Mato Grosso foi o estado da Amazônia Legal que apresentou o maior aumento proporcional de conflitos no campo entre 2023 e 2024, com crescimento expressivo de 124,1%, ao passar de 54 para 121 registros no período. Os dados, apresentados no relatório Cartografias da Violência na Amazônia, apontam que o salto mato-grossense superou, em larga escala, o ritmo de crescimento observado nos demais estados amazônicos – ainda que alguns deles tenham registrado números absolutos maiores de ocorrências.
Os conflitos no campo analisados no relatório englobam disputas por terra, água, meios de trabalho e produção, além de ações coletivas motivadas por tensões sociais e pela ausência de políticas públicas adequadas.
CPT Regional Araguaia
“Essas situações decorrem de tensões entre classes sociais, entre trabalhadores ou da ausência e má gestão de políticas públicas. No universo amplo dos conflitos no campo se inserem os conflitos por terra, relacionados à posse, uso e propriedade da terra e ao acesso a recursos essenciais ao extrativismo, e os conflitos pela água, que envolvem ações coletivas para garantir o uso e a preservação dos recursos hídricos frente à apropriação privada, à cobrança pelo uso da água no campo e aos impactos de barragens e da mineração”, diz trecho do estudo.

Trechos do material:
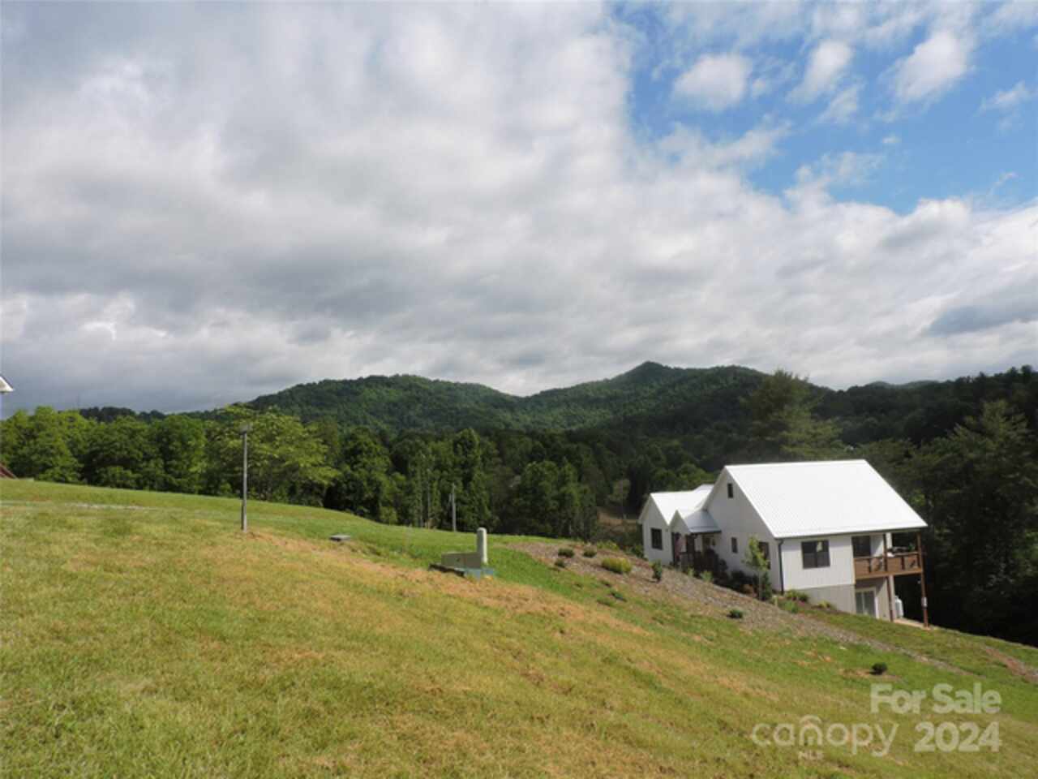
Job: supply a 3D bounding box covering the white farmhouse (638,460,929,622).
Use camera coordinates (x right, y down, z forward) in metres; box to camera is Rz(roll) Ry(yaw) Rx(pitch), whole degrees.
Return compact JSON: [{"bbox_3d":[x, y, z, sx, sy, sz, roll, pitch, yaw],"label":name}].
[{"bbox_3d":[17.137,10.157,49.519,13.338,10.136,14.162,-1,-5,-16],"label":"white farmhouse"}]

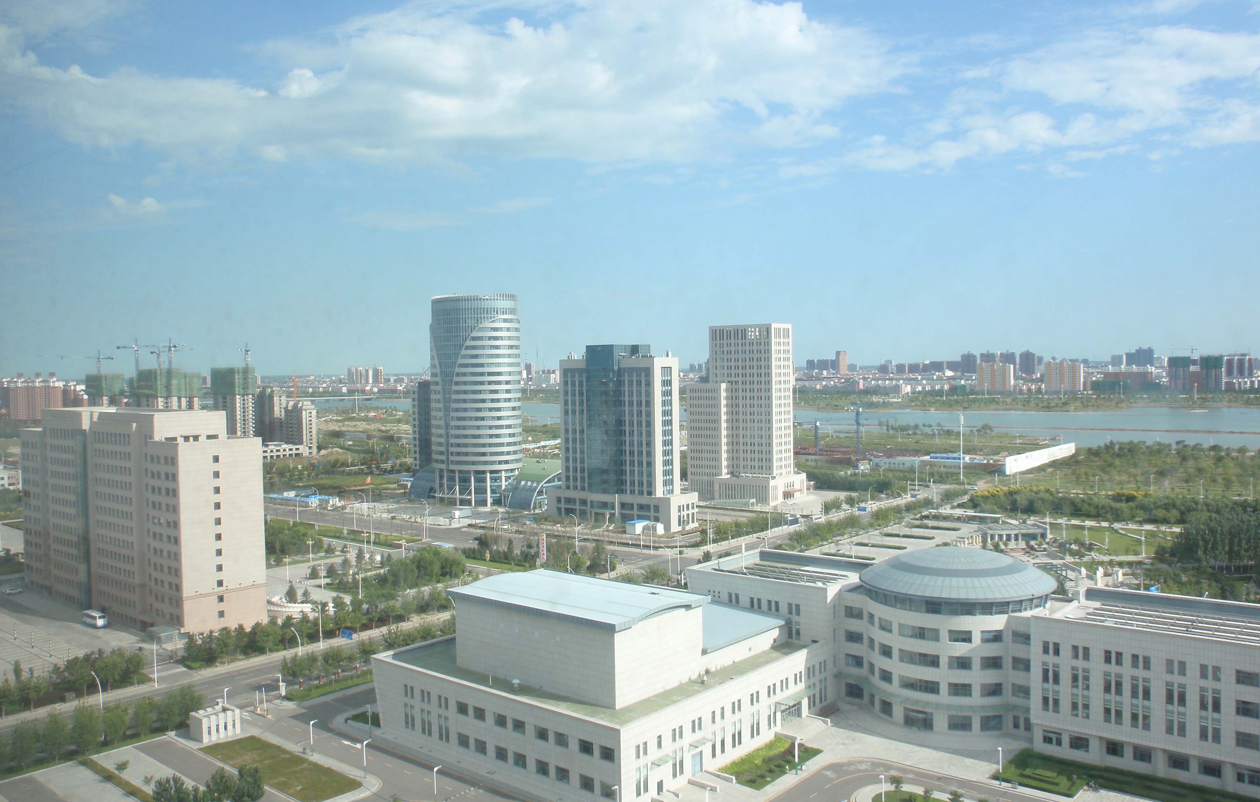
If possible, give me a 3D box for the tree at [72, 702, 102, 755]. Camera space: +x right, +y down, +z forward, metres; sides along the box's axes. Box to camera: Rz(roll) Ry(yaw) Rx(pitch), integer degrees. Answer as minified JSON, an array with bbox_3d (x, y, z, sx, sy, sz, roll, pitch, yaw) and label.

Detalhes da tarefa:
Responda com base no texto sobre conflitos no campo:
(a) Em Mato Grosso, os registros de conflitos no campo passaram de quantos para quantos entre 2023 e 2024?
(b) Como se chama o relatório que traz esses dados?
(c) Segundo o trecho do estudo, os conflitos pela água envolvem ações coletivas para garantir o quê?
O material é separado e não faz parte do texto.

Resultado abaixo:
(a) De 54 para 121.
(b) Cartografias da Violência na Amazônia.
(c) O uso e a preservação dos recursos hídricos.